**TEKS YANG DIBERIKAN**
::::

KEDIAMAN Rubani Hidayat, 53, di Dusun Krajan, RT 4, RW 9, Desa Kedungringin, Kecamatan Muncar, mendadak ramai kemarin siang (9/6). Rumah sederhana dekat monumen buaya yang tidak jauh dari Sungai Wagud itu mendadak dipenuhi sejumlah pejabat, mulai perangkat desa, kecamatan, kepolisian, hingga TNI AD.
Di rumah yang sederhana dengan ukuran sekitar 7 meter kali 10 meter itu Maisatul Hasanah, 39, istri Rubani Hidayat, ditemukan meninggal dengan tubuh terendam air di dalam rumah. Sebelumnya, ibu dua anak itu tersetrum listrik saat akan mematikan lampu.
Maisa—sapaan Maisatul Hasanah—tergolong perempuan yang tegar. Suaminya hanya terbaring di atas ranjang akibat lumpuh karena polio ditambah penyakit stroke sejak delapan bulan lalu. Saat ada kabar Maisa meninggal, warga banyak yang bingung menyelamatkan kedua anaknya, Arum Eldasari, 12, yang lumpuh akibat polio, dan Angga Fradika, 5.
Kedua anak itu bersama ayahnya, Rubani, yang juga lumpuh dan stroke terjebak banjir di dalam rumah. “Saat tersengat listrik, istri saya sempat jatuh dari atas kasur, lalu tercebur ke air yang telah memenuhi rumah. Saya berusaha mengangkat ke atas kasur, saya kira masih pingsan, ternyata sudah meninggal,” kenang Rubani.
Setelah mengangkat tubuh istrinya itu, Rubani bersama kedua anaknya, Arum Eldasari dan Angga Fradika, tetap bertahan semampunya di atas ranjang sambil terus berteriak minta tolong. “Anak saya yang kecil itu terus berteriak minta tolong sambil mengabarkan bahwa ibunya telah meninggal,” ungkapnya dengan mata berkaca-kaca.
Warga yang mendengar teriakan itu menerjang derasnya aliran banjir. Saking derasnya air, upaya warga itu tidak berhasil. Di antara warga ada yang memutar untuk mencari jalur yang aliran airnya tidak terlalu deras. Upaya warga berhasil setelah menghanyutkan tubuhnya sambil bergerak menuju rumah Rubani.

::::

Data Sumber:
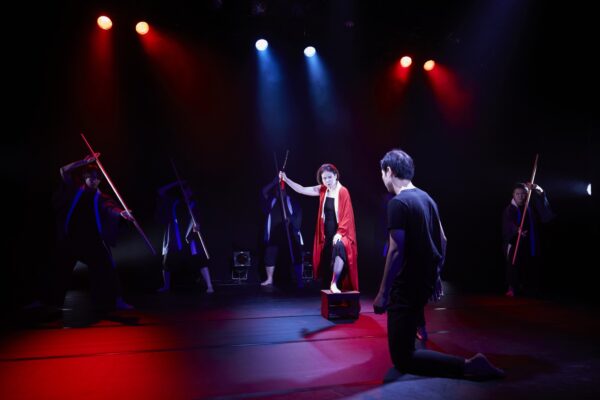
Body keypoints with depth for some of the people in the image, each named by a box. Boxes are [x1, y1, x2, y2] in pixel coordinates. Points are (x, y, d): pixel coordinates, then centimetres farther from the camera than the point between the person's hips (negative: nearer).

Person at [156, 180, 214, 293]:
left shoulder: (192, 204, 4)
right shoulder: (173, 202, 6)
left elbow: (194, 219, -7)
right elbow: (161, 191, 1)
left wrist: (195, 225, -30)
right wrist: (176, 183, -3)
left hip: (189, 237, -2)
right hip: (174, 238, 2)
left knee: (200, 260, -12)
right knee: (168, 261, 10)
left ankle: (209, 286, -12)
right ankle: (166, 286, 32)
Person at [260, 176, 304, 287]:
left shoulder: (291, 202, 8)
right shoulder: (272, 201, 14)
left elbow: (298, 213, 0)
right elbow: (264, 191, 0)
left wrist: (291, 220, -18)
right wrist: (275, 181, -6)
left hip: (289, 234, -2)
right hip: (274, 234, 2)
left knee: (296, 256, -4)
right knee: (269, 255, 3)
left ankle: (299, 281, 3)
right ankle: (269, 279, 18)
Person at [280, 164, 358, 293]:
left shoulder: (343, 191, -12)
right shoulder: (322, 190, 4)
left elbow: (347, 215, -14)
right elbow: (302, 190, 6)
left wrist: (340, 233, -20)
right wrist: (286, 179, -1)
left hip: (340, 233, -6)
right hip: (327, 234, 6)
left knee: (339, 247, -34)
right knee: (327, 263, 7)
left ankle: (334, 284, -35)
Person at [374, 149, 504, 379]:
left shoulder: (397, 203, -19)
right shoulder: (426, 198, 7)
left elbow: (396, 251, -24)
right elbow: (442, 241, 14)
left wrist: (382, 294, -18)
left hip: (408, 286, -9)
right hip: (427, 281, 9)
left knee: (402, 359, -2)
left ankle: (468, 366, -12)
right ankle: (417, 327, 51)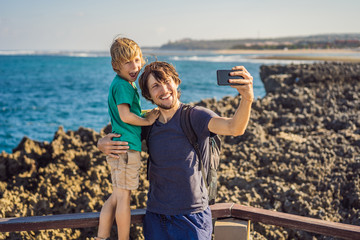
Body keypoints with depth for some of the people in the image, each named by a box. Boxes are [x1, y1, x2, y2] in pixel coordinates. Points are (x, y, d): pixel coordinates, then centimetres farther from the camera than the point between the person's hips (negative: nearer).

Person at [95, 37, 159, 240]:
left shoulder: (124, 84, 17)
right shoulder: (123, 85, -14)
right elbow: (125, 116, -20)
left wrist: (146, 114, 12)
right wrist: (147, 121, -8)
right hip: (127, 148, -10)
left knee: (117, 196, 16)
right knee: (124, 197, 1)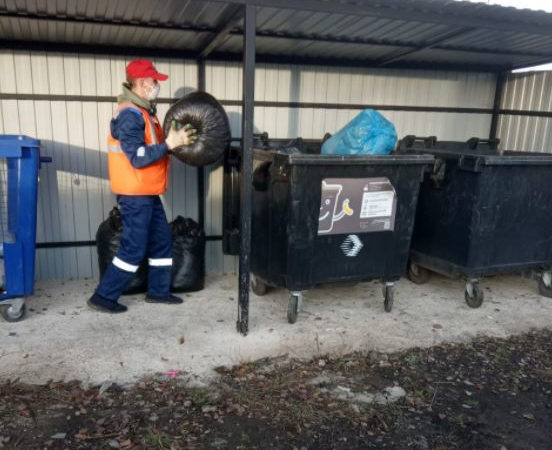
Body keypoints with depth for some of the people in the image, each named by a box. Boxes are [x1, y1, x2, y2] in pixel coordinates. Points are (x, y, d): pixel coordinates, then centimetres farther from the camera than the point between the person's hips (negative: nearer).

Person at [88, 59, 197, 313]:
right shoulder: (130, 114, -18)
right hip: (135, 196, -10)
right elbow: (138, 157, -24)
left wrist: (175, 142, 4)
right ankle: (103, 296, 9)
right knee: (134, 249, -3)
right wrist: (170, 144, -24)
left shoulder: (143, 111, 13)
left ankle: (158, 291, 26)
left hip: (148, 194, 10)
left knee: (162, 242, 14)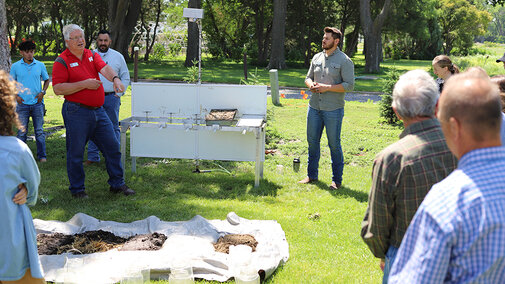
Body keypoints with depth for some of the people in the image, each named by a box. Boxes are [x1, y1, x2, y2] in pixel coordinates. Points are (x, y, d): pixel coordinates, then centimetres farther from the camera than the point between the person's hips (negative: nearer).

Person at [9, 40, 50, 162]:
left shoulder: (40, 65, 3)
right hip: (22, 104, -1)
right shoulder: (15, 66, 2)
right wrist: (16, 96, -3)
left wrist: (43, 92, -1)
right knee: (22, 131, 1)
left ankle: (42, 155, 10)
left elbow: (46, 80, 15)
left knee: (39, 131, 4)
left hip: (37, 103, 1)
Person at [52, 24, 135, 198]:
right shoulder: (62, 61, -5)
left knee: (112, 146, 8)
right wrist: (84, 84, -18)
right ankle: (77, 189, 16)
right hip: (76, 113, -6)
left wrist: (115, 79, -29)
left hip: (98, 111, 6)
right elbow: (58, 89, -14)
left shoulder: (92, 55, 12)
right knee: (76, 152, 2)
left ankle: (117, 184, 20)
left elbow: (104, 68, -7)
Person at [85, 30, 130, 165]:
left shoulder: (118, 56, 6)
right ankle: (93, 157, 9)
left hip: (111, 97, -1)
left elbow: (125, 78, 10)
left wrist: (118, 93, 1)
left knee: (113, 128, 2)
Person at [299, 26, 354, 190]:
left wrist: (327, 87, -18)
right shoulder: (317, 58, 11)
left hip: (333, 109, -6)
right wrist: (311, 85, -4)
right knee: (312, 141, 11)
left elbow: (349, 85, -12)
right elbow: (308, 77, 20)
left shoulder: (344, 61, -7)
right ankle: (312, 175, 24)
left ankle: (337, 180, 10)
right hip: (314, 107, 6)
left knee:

::::

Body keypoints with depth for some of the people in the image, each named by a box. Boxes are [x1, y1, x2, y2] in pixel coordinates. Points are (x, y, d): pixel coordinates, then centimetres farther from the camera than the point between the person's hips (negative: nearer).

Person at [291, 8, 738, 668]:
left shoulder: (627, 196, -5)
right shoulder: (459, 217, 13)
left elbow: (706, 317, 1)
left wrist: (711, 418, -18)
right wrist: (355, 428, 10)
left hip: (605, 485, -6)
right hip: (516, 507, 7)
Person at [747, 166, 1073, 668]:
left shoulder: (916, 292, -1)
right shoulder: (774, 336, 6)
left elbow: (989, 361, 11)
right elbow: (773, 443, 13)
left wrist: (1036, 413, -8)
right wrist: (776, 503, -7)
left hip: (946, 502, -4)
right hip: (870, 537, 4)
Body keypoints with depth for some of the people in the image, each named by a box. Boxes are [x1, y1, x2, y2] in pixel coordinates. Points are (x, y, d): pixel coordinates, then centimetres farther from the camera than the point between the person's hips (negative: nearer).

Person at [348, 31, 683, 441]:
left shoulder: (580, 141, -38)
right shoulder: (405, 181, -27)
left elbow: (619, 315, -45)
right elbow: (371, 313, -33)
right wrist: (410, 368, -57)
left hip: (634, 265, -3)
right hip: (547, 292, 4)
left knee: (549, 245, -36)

::::

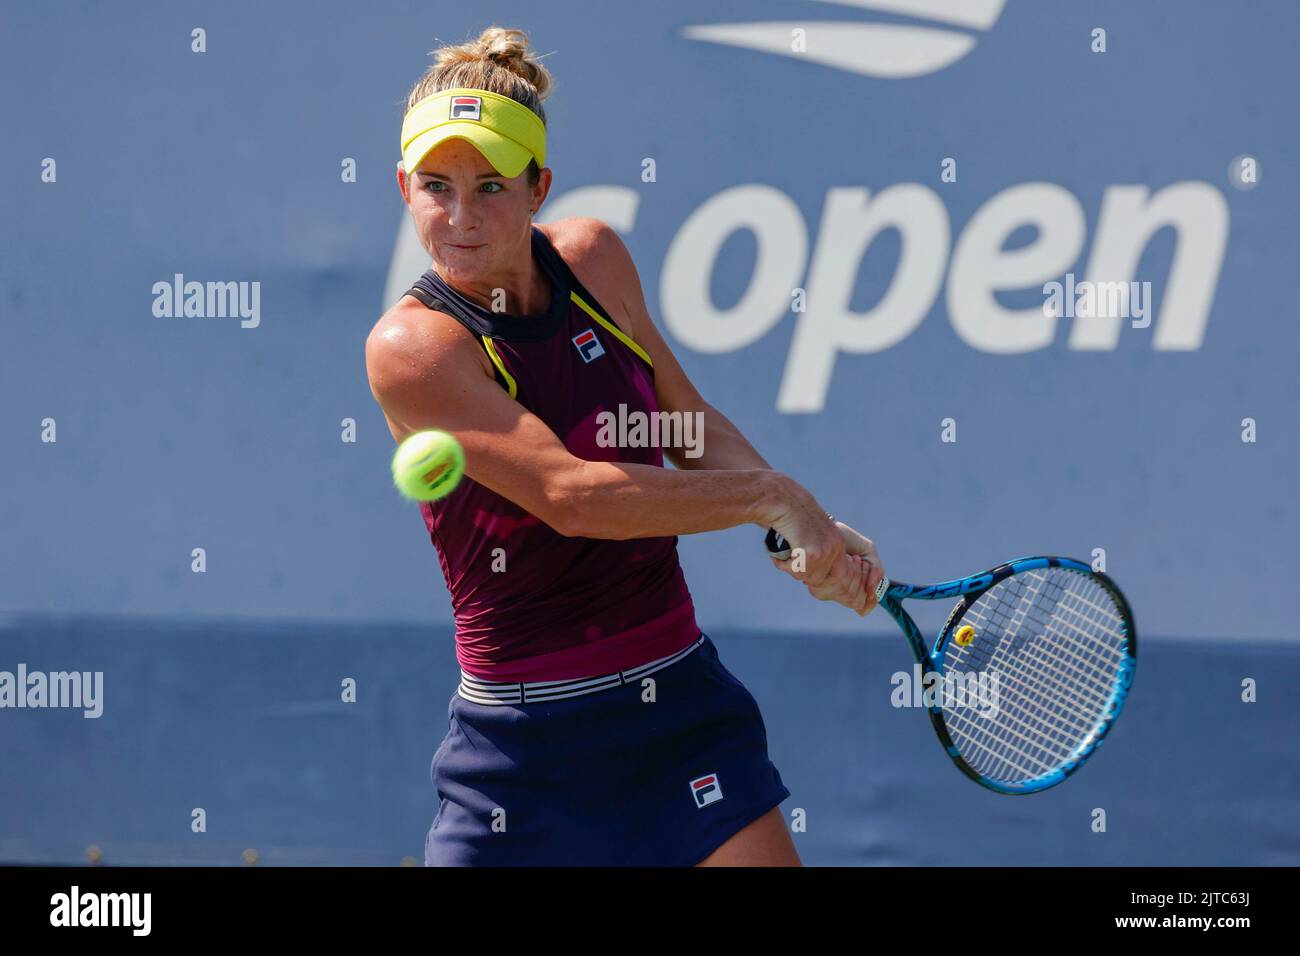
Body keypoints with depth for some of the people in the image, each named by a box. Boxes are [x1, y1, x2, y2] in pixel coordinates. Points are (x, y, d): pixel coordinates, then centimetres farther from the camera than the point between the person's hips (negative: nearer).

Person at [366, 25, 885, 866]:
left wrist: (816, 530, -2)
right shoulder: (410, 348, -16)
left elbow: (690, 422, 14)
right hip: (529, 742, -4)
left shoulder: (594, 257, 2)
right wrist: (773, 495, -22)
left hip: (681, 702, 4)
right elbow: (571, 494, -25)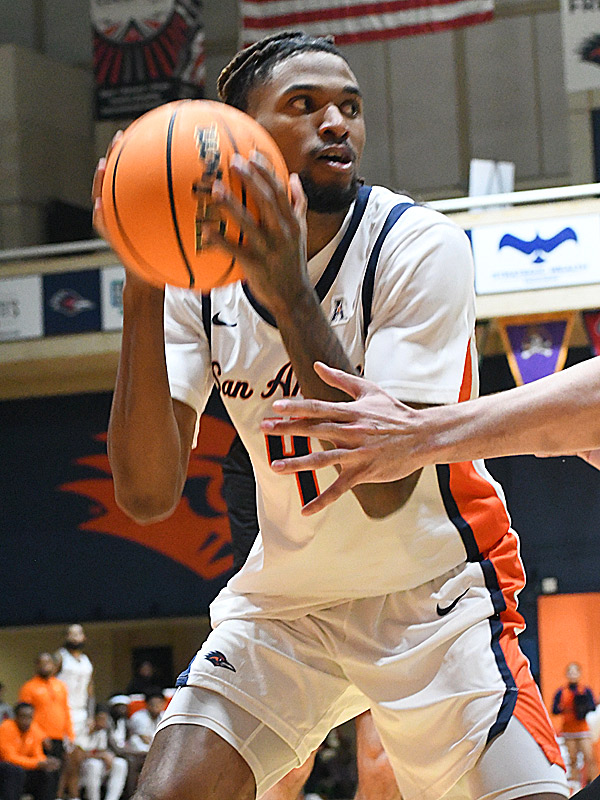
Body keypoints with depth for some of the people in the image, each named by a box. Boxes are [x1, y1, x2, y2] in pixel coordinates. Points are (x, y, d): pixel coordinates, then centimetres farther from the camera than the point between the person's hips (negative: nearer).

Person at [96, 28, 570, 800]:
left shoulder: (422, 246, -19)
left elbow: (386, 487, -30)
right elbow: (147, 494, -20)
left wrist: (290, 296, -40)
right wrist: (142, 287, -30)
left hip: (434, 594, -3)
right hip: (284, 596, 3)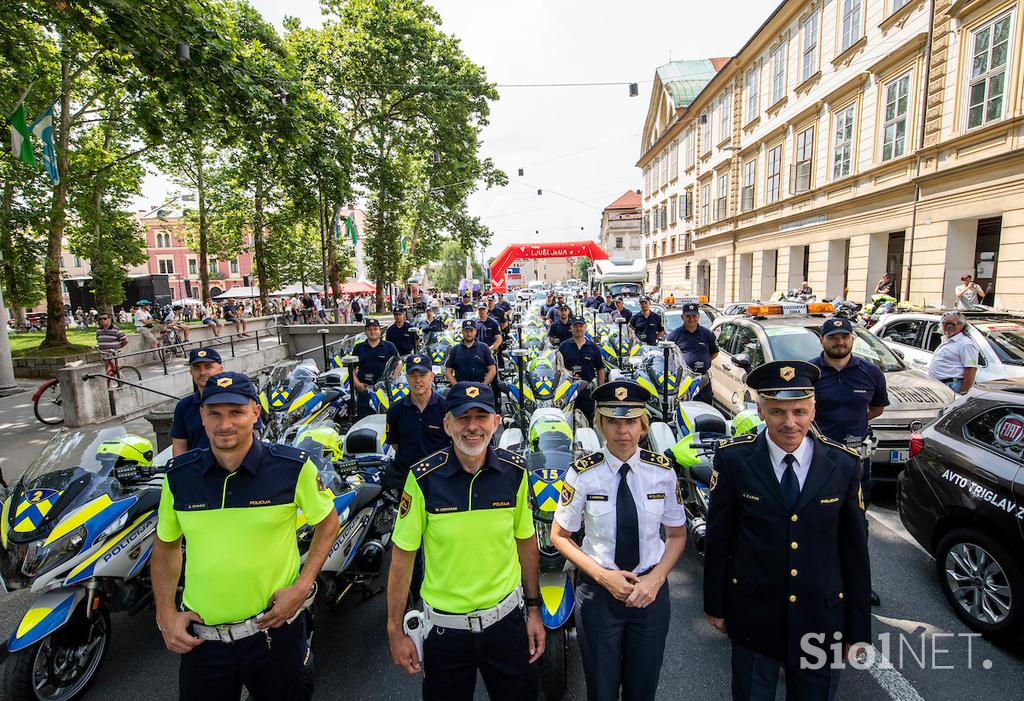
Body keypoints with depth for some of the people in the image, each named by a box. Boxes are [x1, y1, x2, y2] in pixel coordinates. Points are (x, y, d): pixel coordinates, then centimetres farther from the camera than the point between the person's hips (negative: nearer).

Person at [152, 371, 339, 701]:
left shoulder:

::::

**DAFTAR TUGAS**
a. Tuliskan kembali tanpa perubahan bagian berita banjir di Kedungringin yang dimulai pada kata-kata berisi "Setelah mengangkat tubuh" dan berakhir sesudah "menuju rumah Rubani.".
b. Sambung berita banjir di Kedungringin dengan bagian berikutnya, dimulai setelah kalimat terakhir yang ditampilkan.
Butir-butir data tadi tidak dipakai dalam pengerjaan ini.

**JAWABAN TIAP BUTIR**
a.
Setelah mengangkat tubuh istrinya itu, Rubani bersama kedua anaknya, Arum Eldasari dan Angga Fradika, tetap bertahan semampunya di atas ranjang sambil terus berteriak minta tolong. “Anak saya yang kecil itu terus berteriak minta tolong sambil mengabarkan bahwa ibunya telah meninggal,” ungkapnya dengan mata berkaca-kaca.
Warga yang mendengar teriakan itu menerjang derasnya aliran banjir. Saking derasnya air, upaya warga itu tidak berhasil. Di antara warga ada yang memutar untuk mencari jalur yang aliran airnya tidak terlalu deras. Upaya warga berhasil setelah menghanyutkan tubuhnya sambil bergerak menuju rumah Rubani.

b.
“Kami pasang tali tampar untuk pegangan, karena airnya sangat kencang,” cetus Helik, 44, salah satu tetangga korban. Meski sudah berhasil mendekati rumah korban, warga yang akan mengevakuasi jenazah Maisa berikut suami dan kedua anaknya masih kerepotan. Sebab, mereka tidak bisa masuk rumah karena pintu terkunci dari dalam.
Untuk bisa masuk, akhirnya mendobrak kaca jendela. Setelah berhasil masuk rumah, warga kembali dibuat repot membawa jenazah Maisa. “Ada yang membawa kasur angin, tapi memompanya butuh waktu lama,” ungkapnya. Setelah kasur dipompa, warga gotong-royong mengevakuasi jenazah Maisa ke tempat yang lebih aman, termasuk membawa Rubani dan kedua anaknya yang masih kecil.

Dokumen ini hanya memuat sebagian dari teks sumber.